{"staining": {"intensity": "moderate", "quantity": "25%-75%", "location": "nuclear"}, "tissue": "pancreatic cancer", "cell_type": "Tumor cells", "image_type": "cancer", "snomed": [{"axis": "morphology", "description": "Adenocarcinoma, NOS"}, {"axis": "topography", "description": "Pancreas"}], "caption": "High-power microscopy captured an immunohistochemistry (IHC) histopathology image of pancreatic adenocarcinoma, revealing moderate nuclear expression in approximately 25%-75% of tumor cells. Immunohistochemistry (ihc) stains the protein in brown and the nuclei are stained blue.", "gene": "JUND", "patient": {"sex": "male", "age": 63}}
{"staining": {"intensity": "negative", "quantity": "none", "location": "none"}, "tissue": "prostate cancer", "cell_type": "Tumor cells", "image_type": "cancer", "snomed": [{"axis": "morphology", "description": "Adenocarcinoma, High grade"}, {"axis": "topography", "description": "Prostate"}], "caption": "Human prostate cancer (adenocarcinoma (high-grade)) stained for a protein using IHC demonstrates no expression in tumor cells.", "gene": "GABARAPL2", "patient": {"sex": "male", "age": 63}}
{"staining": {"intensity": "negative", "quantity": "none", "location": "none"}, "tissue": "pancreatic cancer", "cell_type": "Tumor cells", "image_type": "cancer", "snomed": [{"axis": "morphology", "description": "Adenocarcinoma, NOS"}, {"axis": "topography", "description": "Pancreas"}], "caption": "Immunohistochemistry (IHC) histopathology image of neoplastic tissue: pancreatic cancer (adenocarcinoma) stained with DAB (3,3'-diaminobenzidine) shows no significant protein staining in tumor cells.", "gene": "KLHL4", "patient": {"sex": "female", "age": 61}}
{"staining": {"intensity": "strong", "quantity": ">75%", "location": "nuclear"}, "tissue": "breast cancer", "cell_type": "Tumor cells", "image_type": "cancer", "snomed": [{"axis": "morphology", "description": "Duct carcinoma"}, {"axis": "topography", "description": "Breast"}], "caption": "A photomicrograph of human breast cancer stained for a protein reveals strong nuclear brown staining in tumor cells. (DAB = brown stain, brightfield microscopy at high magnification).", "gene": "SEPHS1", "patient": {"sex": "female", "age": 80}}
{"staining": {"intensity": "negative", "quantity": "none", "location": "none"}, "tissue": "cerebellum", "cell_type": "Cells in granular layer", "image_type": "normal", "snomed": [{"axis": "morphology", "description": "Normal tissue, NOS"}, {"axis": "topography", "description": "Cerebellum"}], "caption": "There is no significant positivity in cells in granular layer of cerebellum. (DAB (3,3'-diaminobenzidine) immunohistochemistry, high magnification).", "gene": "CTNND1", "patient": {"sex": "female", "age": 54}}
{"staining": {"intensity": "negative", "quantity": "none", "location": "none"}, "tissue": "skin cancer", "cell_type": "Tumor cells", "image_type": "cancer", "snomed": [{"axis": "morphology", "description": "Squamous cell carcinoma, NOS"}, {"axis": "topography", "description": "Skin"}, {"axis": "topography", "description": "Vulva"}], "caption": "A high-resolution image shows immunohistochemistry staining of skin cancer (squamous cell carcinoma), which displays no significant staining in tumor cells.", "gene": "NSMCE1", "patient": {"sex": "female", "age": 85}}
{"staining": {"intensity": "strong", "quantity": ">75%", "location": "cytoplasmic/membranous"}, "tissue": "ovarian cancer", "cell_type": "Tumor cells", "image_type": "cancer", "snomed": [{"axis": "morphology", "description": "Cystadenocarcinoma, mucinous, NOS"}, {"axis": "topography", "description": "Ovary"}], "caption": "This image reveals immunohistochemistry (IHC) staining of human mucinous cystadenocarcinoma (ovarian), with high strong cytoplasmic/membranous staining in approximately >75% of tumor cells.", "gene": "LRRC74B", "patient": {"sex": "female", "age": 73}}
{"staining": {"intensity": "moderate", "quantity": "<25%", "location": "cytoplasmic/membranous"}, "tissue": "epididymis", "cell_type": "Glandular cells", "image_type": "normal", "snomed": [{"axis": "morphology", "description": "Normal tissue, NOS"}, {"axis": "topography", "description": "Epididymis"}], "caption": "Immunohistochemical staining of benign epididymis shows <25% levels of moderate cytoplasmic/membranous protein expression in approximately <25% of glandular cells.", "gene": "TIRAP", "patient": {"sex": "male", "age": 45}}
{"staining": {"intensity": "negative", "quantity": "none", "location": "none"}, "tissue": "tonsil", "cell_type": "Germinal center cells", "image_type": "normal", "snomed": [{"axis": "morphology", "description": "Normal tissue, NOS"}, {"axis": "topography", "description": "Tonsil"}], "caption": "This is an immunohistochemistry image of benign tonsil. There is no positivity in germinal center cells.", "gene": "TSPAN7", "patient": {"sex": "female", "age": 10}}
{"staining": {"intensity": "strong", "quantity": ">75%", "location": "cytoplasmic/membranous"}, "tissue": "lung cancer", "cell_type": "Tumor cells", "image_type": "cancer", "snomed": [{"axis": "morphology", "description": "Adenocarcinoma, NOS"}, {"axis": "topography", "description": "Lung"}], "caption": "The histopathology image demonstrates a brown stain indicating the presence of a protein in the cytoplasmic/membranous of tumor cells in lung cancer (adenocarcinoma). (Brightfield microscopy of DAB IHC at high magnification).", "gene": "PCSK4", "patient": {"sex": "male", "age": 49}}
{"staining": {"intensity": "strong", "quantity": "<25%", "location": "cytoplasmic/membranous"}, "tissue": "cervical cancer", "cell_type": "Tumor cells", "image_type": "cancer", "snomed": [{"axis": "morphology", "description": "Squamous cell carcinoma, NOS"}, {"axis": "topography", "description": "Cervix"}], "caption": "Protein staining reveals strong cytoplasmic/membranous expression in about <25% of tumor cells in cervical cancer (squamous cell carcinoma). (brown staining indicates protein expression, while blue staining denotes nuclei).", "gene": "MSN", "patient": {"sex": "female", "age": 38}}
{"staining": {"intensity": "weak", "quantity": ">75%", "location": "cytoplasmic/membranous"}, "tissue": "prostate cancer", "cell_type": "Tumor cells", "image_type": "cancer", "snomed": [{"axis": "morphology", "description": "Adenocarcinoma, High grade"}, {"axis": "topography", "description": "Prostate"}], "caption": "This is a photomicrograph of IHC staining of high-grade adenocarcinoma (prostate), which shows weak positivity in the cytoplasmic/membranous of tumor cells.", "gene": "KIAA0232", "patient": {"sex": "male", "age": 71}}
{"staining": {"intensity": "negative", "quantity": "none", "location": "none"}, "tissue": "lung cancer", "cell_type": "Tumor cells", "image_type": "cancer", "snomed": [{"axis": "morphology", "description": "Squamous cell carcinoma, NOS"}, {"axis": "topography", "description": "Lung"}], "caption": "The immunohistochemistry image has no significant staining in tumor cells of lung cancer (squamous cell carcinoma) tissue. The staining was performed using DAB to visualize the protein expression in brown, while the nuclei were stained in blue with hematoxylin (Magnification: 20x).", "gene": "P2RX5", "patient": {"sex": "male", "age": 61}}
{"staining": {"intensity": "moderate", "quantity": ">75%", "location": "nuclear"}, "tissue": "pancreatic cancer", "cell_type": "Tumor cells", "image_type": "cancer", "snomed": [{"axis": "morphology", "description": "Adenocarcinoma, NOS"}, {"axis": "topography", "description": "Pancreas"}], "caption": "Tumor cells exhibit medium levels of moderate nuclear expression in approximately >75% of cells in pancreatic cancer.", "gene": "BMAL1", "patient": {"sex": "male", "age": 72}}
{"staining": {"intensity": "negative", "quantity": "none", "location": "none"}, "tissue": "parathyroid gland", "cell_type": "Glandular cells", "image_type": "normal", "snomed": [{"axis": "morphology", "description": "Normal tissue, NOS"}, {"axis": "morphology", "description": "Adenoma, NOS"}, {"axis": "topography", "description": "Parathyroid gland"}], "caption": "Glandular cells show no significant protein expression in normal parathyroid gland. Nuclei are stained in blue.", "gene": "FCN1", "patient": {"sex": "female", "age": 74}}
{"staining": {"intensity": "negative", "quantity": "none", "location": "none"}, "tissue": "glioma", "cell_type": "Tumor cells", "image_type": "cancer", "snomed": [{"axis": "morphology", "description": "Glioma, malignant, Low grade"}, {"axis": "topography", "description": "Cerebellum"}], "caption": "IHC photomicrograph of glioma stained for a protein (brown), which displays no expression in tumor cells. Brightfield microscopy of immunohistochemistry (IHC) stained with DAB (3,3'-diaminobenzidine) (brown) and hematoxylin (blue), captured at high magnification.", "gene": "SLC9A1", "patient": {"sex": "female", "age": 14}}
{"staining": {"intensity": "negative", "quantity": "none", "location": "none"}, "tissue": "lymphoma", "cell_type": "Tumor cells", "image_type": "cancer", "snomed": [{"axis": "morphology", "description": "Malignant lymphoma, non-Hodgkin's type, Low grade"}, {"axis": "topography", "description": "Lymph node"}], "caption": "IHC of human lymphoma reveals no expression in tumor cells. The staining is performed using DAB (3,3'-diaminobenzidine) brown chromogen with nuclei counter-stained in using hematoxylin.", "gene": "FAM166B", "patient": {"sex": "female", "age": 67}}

######

[TASK DESCRIPTION]
When the entries above show the word "using" in a line, copy that line out.

[ANSWER SPACE]
{"staining": {"intensity": "negative", "quantity": "none", "location": "none"}, "tissue": "prostate cancer", "cell_type": "Tumor cells", "image_type": "cancer", "snomed": [{"axis": "morphology", "description": "Adenocarcinoma, High grade"}, {"axis": "topography", "description": "Prostate"}], "caption": "Human prostate cancer (adenocarcinoma (high-grade)) stained for a protein using IHC demonstrates no expression in tumor cells.", "gene": "GABARAPL2", "patient": {"sex": "male", "age": 63}}
{"staining": {"intensity": "negative", "quantity": "none", "location": "none"}, "tissue": "lung cancer", "cell_type": "Tumor cells", "image_type": "cancer", "snomed": [{"axis": "morphology", "description": "Squamous cell carcinoma, NOS"}, {"axis": "topography", "description": "Lung"}], "caption": "The immunohistochemistry image has no significant staining in tumor cells of lung cancer (squamous cell carcinoma) tissue. The staining was performed using DAB to visualize the protein expression in brown, while the nuclei were stained in blue with hematoxylin (Magnification: 20x).", "gene": "P2RX5", "patient": {"sex": "male", "age": 61}}
{"staining": {"intensity": "negative", "quantity": "none", "location": "none"}, "tissue": "lymphoma", "cell_type": "Tumor cells", "image_type": "cancer", "snomed": [{"axis": "morphology", "description": "Malignant lymphoma, non-Hodgkin's type, Low grade"}, {"axis": "topography", "description": "Lymph node"}], "caption": "IHC of human lymphoma reveals no expression in tumor cells. The staining is performed using DAB (3,3'-diaminobenzidine) brown chromogen with nuclei counter-stained in using hematoxylin.", "gene": "FAM166B", "patient": {"sex": "female", "age": 67}}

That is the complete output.